To me, the other important lesson is that opiate dependence and opiate addiction are not the same thing. Hospitals and doctors treating patients for pain recreate this experiment on a daily basis. They prescribe opiates to patients, often producing opiate dependence. However, all but a small minority will never develop drug seeking behavior once their pain is resolved and they are detoxed.

 

My problem with all the references to these vets and addiction, is that I suspect most of them were dependent and not addicted.

 

So…it certainly has something to offer us about how addictions develops (Or, more specifically, how it does not develop.), but not how it’s resolved.

 

Why is it so frequently cited and presented without any attempt to distinguish between dependence and addiction? Probably because it fits the preferred narrative of the writer.

 

It’s worth noting that this can cut in both directions. There’s a tendency to respond to problem users (people who drink too much, but are not alcoholics.) and dependent non-addicts (most pain patients or these returning vets) as though they are addicts. This results in bad treatment for those people, bad research and it manufactures resentment toward treatment, mutual aid groups and recovery advocates.

 

Two stories on methadone

English: Methadone structure, animation

First,

DEATHS among drug users have hit a record high in Scotland, increasing by a fifth in 2011, the latest government figures reveal.
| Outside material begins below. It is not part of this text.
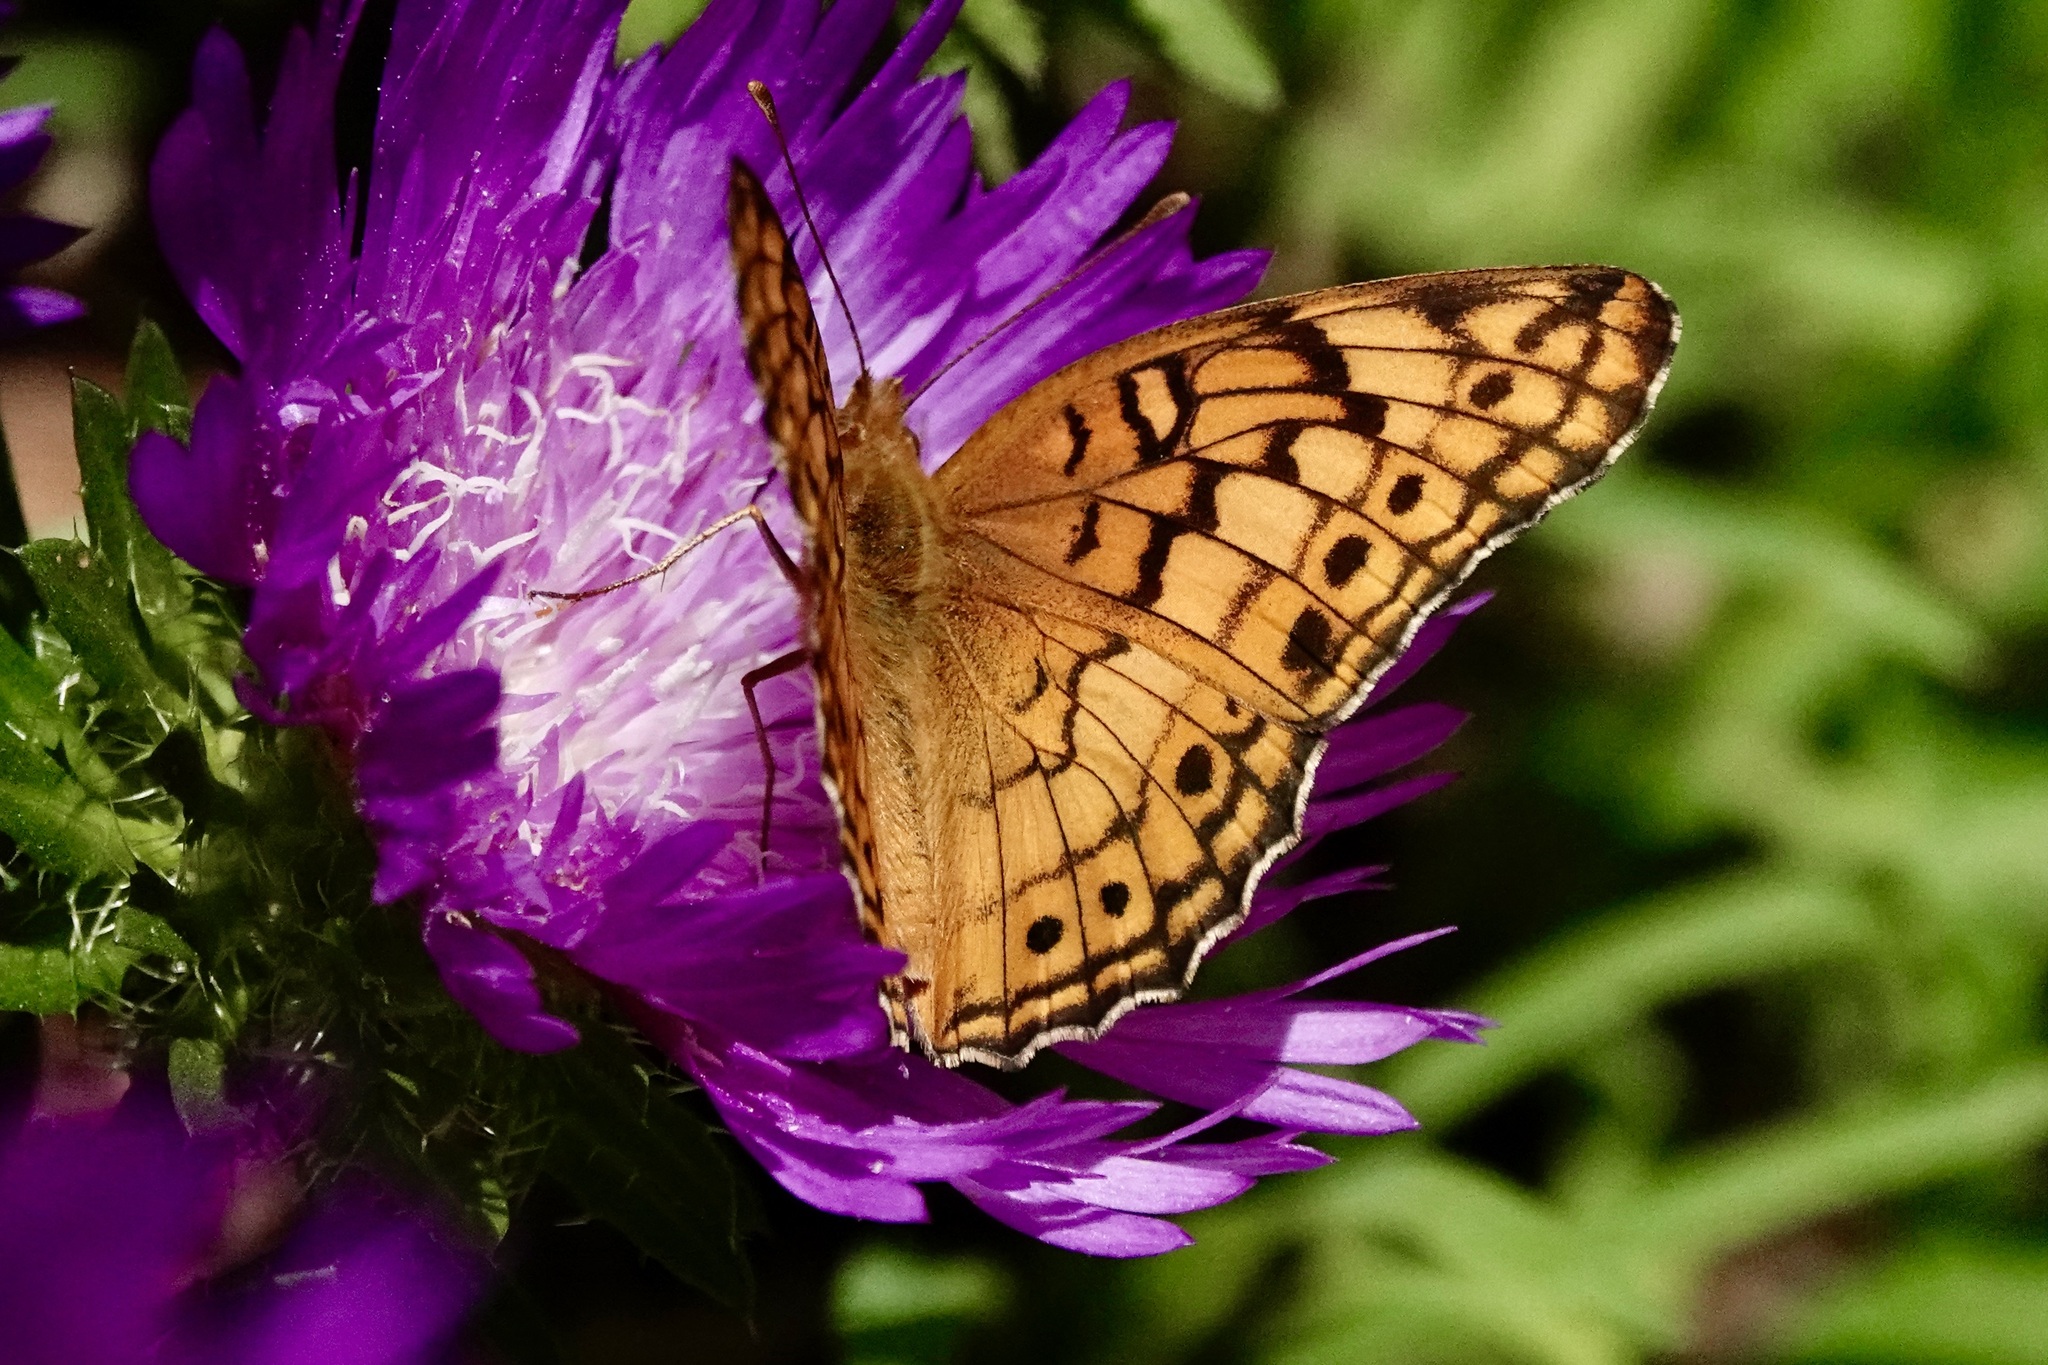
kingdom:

Last year 584 people died from drug use, which means that drugs now account for one in every 100 deaths in Scotland.

The heroin substitute, methadone, was at the heart of the increase, with almost half of the drugs-related deaths involving the prescription drug.

Second,

How I Learned to Stop Worrying and Love Methadone

Just like ex-junkie Russell Brand, I used to believe that “maintenance” was as bad—if not worse—than active addiction. Here’s how I came to understand how fatally wrong I was.
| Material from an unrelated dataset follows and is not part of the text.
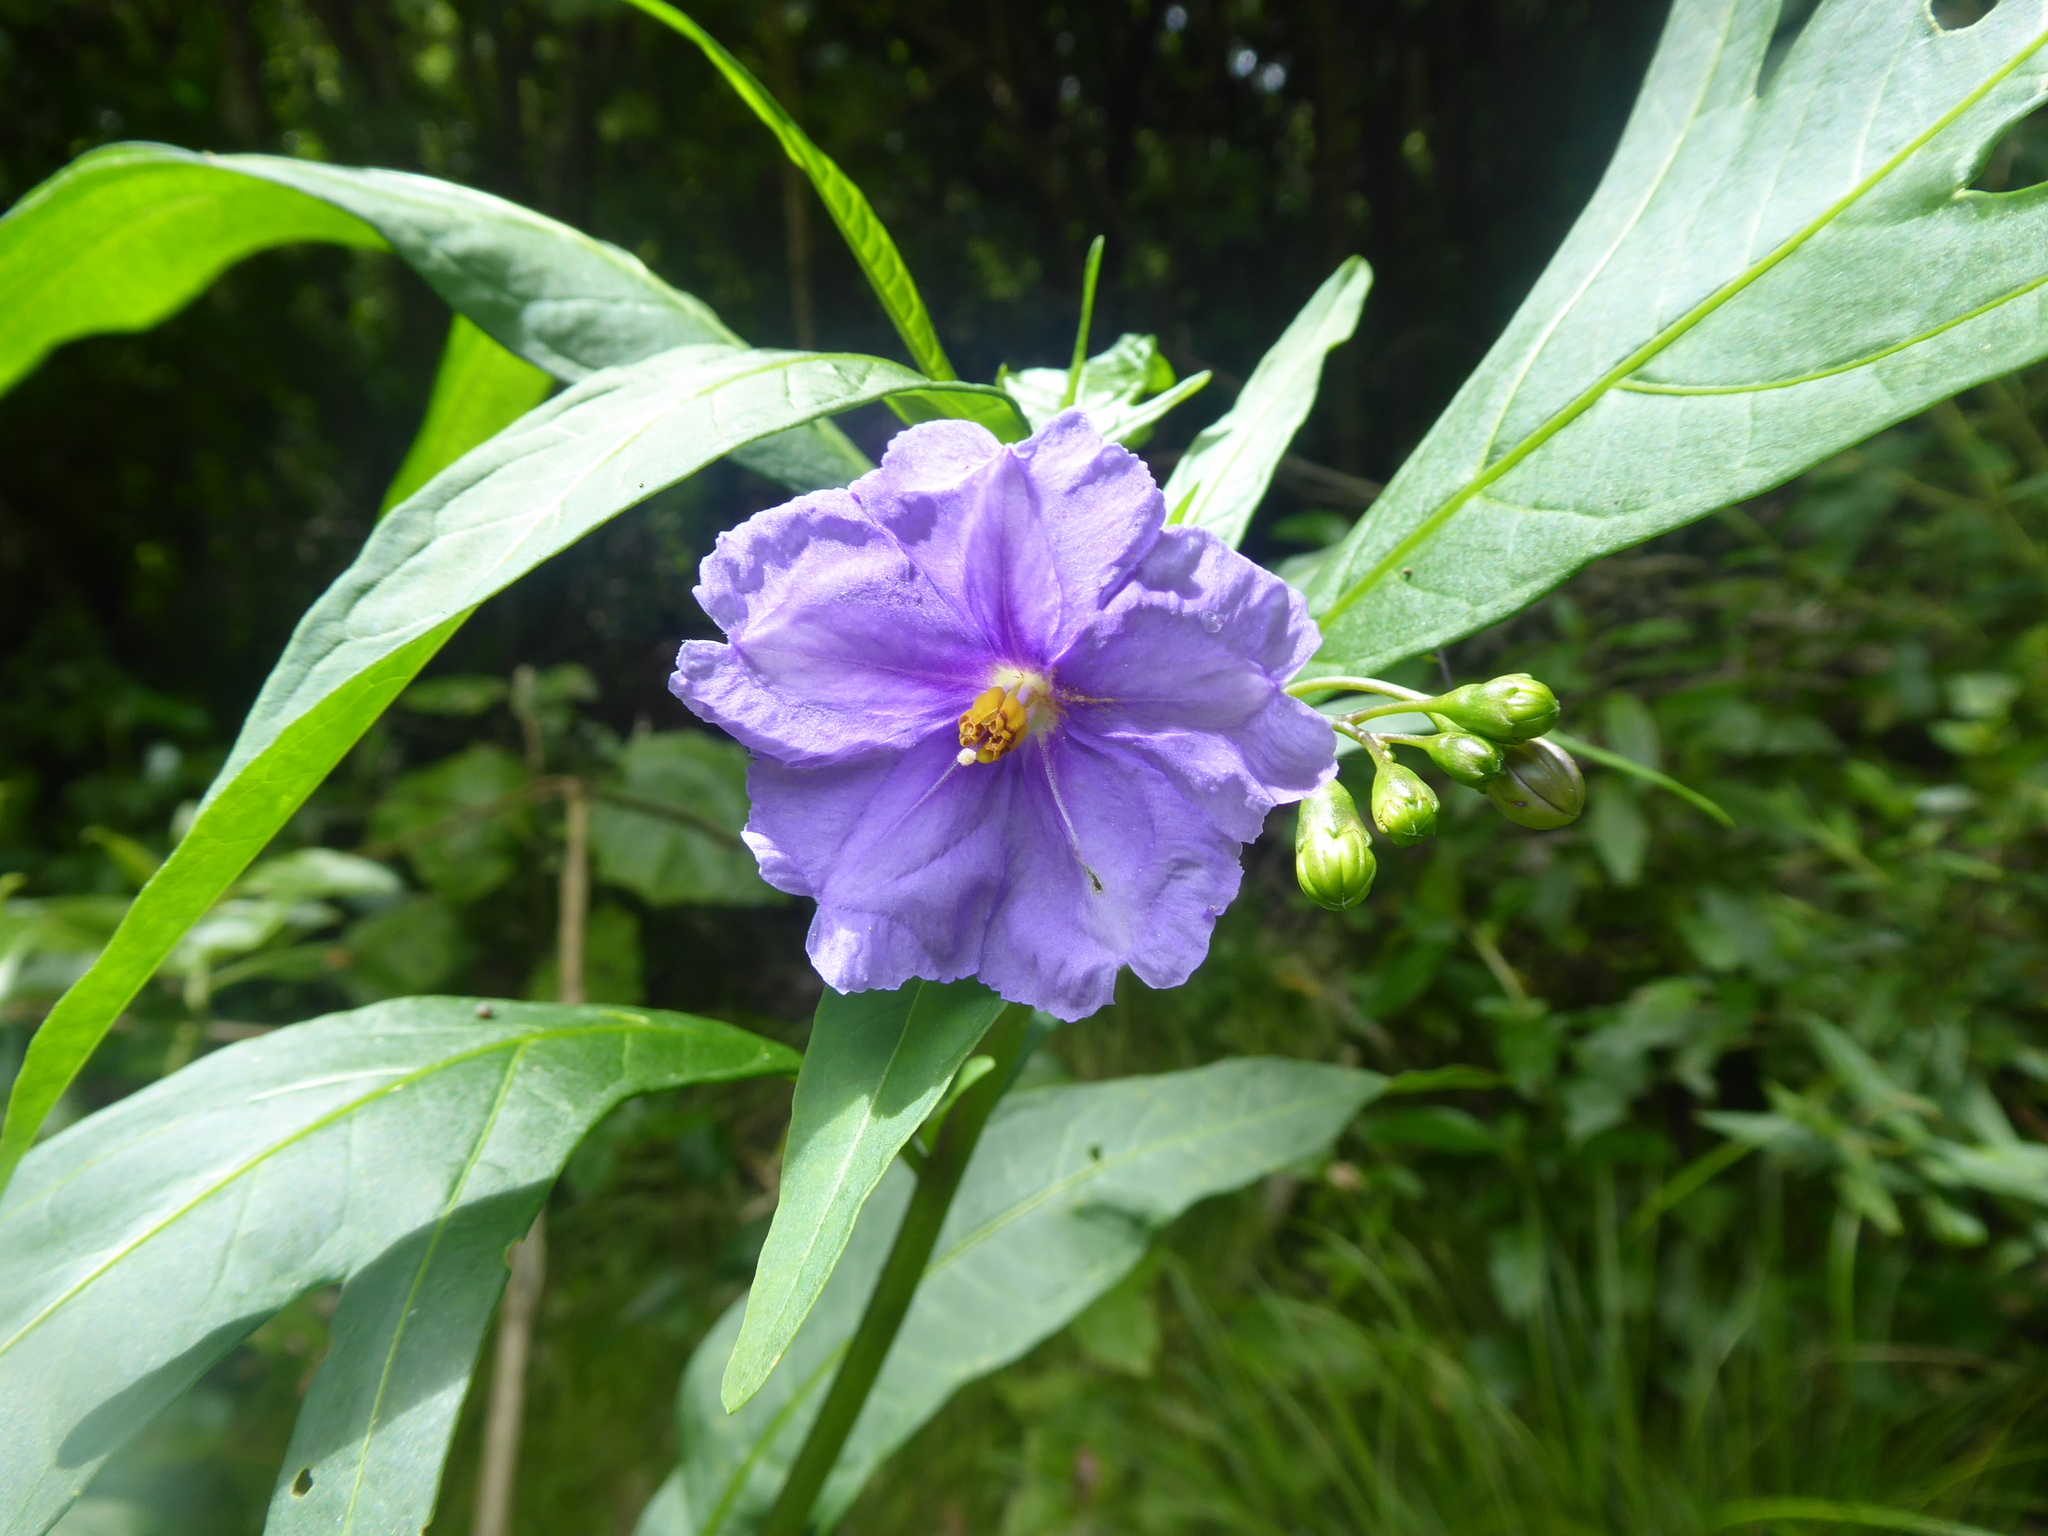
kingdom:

I have no quarrel with any addict receiving methadone maintenance, IF they’ve been provided with accurate information and quality drug-free treatment.

I wish that, rather than describing methadone as, “the most effective treatment for opioid addiction,” they would be more specific about what they mean by effective:

…study after study shows that when methadone prescribing increases, addict deaths drop. It is superior to abstinence-only treatment in terms of fighting HIV and overdoses, and many studies find it superior in cutting crime.

Those things are important, but methadone is not the only way to achieve those goals and they’re not the only things that are important.

Of course, as we’ve pointed out many times, there is one group of opiate addicts that are not treated with opiate maintenance. Doctors are not treated with opiate maintenance and they have terrific outcomes.

Are we really denying addicted doctors “the most effective treatment for opioid addiction”?

Of course not. We’ve decided that, for them, we’re going to aim a little higher than reducing overdose risk, crime and HIV.